═══ TEXTE FOURNI ═══

L’agent béret rouge à qui le ministre a remis les 10 000 fg, prend ses pieds au cou et fuit vers une destination inconnue. Un autre gendarme disparaît dans la nature, après avoir été confondu et interpellé par le Ministre.

Le Ministre réunit tous les autres, demande le chef des agents.

 » Je crois que je n’ai pas besoin de vous donner les raisons de ma présence? Lance furieux le ministre. Ce que vous faites ici aux citoyens et aux usagers est honteux et scandaleux. Vous êtes dans le déni total et conscient de nos lois. Vous faites ce que vous voulez, vous vous en foutez des lois de la République, vous vous en foutez des décisions et des déclarations officielles du gouvernement, de l’autorité civile.

Vous harcelez,  vous humiliez et vous raquettez les citoyens, sans vergogne.

Ce que vous faites ici est illégal et inacceptable.

═══

*CONSIGNE DÉTAILLÉE*. Recopiez fidèlement le texte fourni en commençant à « L’agent béret rouge » et en terminant à « illégal et inacceptable. ». Les données qui suivent le texte n'interviennent en rien ici.

═══ DONNÉES FOURNIES ═══

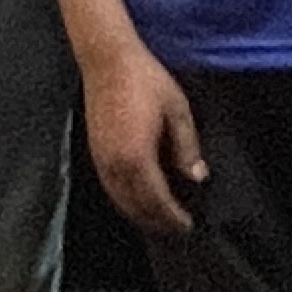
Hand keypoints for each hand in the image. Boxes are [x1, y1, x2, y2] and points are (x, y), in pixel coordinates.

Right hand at [82, 37, 207, 234]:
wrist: (107, 61)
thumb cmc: (147, 81)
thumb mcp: (177, 110)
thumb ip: (187, 147)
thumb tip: (197, 178)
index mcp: (137, 158)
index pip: (156, 199)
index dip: (172, 216)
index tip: (188, 226)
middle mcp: (115, 166)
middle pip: (135, 207)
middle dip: (156, 222)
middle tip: (177, 230)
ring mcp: (100, 161)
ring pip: (120, 201)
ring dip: (139, 214)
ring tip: (160, 220)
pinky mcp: (94, 153)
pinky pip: (110, 189)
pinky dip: (125, 201)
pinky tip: (138, 199)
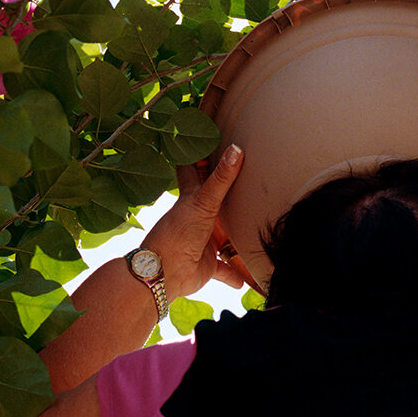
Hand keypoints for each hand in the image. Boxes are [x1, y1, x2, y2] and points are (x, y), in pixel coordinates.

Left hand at [139, 144, 246, 300]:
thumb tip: (236, 150)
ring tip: (252, 225)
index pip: (192, 170)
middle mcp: (198, 218)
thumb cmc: (177, 235)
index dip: (197, 155)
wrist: (164, 274)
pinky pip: (226, 270)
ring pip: (223, 236)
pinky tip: (247, 278)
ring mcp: (204, 242)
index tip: (206, 138)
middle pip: (213, 200)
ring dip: (234, 235)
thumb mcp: (201, 203)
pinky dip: (235, 274)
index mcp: (192, 198)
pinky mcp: (209, 265)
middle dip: (225, 193)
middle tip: (241, 177)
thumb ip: (221, 179)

═══

*EXERCICE CORRIGÉ*.
L’agent béret rouge à qui le ministre a remis les 10 000 fg, prend ses pieds au cou et fuit vers une destination inconnue. Un autre gendarme disparaît dans la nature, après avoir été confondu et interpellé par le Ministre.

Le Ministre réunit tous les autres, demande le chef des agents.

 » Je crois que je n’ai pas besoin de vous donner les raisons de ma présence? Lance furieux le ministre. Ce que vous faites ici aux citoyens et aux usagers est honteux et scandaleux. Vous êtes dans le déni total et conscient de nos lois. Vous faites ce que vous voulez, vous vous en foutez des lois de la République, vous vous en foutez des décisions et des déclarations officielles du gouvernement, de l’autorité civile.

Vous harcelez,  vous humiliez et vous raquettez les citoyens, sans vergogne.

Ce que vous faites ici est illégal et inacceptable.